Trois questions à... Thierry Ribault, chercheur en sciences sociales au CNRS
Auteur d’un livre intitulé « Contre la résilience à Fukushima et ailleurs » Thierry Ribault est chercheur en sciences sociales au Clersé-CNRS-Université de Lille. Il voit, dans l’apologie de la résilience, vantée partout y compris dans le titre de la loi « Climat et résilience », une invitation à évacuer l’anxiété pour mieux se préparer au pire plutôt que se révolter contre ses causes.
La peur serait-elle un instrument politique ?
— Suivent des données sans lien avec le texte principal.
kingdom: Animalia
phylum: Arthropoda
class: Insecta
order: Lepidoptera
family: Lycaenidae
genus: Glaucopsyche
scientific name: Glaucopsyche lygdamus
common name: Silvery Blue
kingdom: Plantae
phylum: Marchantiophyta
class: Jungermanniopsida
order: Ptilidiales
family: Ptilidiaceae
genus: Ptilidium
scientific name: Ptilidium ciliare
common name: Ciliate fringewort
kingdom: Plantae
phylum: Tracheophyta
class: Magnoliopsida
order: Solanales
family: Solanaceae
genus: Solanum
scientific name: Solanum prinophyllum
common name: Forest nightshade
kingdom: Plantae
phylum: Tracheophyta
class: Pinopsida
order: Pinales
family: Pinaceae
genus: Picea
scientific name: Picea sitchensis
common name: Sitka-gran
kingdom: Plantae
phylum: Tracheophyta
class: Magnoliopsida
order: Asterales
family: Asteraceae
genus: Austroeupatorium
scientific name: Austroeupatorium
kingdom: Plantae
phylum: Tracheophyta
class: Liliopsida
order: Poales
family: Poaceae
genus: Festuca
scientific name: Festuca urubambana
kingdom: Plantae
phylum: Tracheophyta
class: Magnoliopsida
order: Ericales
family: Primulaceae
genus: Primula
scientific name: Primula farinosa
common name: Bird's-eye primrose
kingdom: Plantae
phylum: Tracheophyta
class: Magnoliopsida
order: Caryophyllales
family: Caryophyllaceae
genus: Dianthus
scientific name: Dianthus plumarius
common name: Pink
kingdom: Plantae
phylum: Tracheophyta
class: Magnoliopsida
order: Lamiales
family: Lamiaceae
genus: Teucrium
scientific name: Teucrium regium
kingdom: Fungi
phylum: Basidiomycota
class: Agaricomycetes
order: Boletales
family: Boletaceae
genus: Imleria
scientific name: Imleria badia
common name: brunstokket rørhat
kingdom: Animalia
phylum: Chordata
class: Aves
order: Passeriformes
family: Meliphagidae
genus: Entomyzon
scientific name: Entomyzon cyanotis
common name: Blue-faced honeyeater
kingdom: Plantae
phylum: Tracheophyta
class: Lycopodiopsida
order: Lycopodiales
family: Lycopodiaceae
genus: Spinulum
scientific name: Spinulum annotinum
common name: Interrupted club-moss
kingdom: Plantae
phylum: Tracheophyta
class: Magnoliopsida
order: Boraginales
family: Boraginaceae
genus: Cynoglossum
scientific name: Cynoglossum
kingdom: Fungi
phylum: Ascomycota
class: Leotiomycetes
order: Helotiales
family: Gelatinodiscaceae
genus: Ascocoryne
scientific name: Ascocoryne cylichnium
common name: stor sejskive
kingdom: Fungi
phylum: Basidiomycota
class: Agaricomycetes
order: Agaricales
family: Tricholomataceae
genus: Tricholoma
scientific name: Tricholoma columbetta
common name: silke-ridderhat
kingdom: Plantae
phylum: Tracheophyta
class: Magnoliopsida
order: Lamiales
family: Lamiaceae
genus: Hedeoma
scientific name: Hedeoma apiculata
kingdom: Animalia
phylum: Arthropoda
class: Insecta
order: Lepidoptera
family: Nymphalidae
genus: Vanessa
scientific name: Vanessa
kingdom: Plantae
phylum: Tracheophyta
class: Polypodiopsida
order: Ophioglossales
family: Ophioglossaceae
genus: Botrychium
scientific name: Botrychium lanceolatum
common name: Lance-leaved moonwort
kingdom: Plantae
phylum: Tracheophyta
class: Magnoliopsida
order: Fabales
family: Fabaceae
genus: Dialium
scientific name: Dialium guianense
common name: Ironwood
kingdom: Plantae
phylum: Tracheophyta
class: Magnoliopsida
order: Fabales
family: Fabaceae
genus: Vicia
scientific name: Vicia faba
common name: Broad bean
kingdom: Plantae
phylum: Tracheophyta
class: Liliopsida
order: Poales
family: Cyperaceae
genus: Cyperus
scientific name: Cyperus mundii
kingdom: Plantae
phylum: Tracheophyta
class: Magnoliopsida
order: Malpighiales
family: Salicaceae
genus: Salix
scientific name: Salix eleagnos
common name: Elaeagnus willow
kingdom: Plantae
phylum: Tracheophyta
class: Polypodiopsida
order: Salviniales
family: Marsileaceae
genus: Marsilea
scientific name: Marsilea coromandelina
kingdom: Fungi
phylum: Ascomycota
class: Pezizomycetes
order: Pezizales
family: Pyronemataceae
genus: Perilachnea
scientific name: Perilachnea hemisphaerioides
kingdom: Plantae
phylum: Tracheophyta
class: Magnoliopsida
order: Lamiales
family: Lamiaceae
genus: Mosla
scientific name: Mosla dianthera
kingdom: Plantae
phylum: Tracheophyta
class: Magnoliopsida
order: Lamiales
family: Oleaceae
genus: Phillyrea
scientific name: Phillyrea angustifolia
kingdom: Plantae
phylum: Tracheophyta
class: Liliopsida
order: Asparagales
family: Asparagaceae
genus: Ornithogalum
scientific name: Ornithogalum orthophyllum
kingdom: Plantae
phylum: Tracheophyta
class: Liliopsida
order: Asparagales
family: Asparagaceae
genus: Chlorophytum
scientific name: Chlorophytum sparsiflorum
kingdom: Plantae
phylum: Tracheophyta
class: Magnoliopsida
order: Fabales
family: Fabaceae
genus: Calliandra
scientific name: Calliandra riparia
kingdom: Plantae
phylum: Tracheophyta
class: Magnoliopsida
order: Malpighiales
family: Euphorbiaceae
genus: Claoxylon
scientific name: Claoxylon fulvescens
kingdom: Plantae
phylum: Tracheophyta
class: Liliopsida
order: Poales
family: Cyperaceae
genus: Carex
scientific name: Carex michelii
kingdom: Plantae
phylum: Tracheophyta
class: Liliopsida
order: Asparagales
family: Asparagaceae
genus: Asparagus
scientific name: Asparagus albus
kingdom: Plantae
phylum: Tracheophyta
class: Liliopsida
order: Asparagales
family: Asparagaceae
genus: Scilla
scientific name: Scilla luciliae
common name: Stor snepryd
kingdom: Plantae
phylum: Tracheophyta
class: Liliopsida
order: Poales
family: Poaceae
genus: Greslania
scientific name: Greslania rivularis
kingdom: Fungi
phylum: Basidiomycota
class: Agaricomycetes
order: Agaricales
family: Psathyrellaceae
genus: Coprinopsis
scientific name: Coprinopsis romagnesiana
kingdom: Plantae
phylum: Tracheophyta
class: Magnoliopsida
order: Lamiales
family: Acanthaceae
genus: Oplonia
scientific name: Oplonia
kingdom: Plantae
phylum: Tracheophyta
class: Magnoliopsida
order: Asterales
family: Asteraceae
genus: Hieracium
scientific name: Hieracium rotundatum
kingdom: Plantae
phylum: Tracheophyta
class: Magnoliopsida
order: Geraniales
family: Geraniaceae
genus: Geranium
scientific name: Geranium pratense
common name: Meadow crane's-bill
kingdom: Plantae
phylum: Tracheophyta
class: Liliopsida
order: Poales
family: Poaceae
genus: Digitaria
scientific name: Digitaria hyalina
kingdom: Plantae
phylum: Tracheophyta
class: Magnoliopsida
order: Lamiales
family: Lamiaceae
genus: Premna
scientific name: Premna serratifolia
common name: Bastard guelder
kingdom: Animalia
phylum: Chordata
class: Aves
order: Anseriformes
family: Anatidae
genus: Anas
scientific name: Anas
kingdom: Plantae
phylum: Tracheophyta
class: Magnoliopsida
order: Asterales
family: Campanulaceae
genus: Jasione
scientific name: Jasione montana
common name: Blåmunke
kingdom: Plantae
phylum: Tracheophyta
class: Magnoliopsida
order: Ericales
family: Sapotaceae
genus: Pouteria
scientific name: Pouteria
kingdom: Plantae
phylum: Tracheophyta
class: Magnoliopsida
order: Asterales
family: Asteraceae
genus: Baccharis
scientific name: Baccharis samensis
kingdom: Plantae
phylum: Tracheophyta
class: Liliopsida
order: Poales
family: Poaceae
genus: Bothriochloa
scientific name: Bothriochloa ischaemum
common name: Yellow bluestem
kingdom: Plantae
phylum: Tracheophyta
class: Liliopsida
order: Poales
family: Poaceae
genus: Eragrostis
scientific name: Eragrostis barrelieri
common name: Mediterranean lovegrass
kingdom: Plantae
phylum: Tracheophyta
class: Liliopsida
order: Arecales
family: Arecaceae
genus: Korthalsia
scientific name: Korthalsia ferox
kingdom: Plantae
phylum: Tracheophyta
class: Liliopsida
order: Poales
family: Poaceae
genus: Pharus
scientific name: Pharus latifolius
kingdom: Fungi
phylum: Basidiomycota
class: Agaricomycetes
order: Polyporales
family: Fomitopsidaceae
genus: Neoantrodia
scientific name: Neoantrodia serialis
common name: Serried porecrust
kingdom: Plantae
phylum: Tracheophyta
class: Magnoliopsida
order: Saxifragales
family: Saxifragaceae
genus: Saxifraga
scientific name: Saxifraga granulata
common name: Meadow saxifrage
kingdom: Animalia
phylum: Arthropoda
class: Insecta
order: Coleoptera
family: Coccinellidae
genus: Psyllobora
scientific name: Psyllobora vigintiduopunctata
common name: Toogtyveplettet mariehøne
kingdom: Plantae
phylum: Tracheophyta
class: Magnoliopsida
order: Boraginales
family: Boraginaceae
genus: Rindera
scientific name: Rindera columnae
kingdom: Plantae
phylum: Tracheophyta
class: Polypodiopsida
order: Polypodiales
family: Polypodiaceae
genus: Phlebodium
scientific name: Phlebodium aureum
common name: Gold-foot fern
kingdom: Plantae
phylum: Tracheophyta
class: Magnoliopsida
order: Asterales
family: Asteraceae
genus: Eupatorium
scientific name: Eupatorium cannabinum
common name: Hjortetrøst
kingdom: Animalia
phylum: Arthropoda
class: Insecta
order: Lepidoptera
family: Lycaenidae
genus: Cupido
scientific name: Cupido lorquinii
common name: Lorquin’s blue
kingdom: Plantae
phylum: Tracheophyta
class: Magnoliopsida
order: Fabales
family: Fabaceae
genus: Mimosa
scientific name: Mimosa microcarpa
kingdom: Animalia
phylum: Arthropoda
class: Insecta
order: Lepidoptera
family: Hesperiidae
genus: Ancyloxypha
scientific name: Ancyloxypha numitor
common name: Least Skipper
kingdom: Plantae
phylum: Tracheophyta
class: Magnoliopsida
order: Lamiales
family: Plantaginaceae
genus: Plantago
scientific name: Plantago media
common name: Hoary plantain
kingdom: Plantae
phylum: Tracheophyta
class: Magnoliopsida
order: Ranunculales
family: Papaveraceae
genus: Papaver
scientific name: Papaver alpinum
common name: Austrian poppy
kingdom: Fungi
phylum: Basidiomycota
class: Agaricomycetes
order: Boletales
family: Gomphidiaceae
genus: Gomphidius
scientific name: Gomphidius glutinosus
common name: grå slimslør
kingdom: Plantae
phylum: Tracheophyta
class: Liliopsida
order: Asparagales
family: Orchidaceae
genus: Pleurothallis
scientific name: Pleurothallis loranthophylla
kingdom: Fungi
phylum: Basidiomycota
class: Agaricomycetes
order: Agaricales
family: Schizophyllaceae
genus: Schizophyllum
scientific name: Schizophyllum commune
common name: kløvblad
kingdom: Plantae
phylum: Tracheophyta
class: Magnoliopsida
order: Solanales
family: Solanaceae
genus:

Nous sommes plongés dans une dissonance cognitive paralysante : il faut simultanément avoir peur et cesser d’avoir peur, évacuer l’anxiété pour mieux se préparer au pire plutôt que se révolter contre ses causes. La peur est devenue le symptôme d’une maladie de l’inadaptation que la résilience est censée soigner. Or elle est un moment indispensable à la prise de conscience des causes qui nous amènent à l’éprouver, et peut stimuler en nous la colère et la nécessité de bouleverser un capitalisme qui se nourrit du désastre qu’il génère. Face à ceux qui prétendent nous protéger de la peur, nous devons défendre notre liberté d’avoir peur. L’éco-anxieux est un dissident que l’on traite comme un malade.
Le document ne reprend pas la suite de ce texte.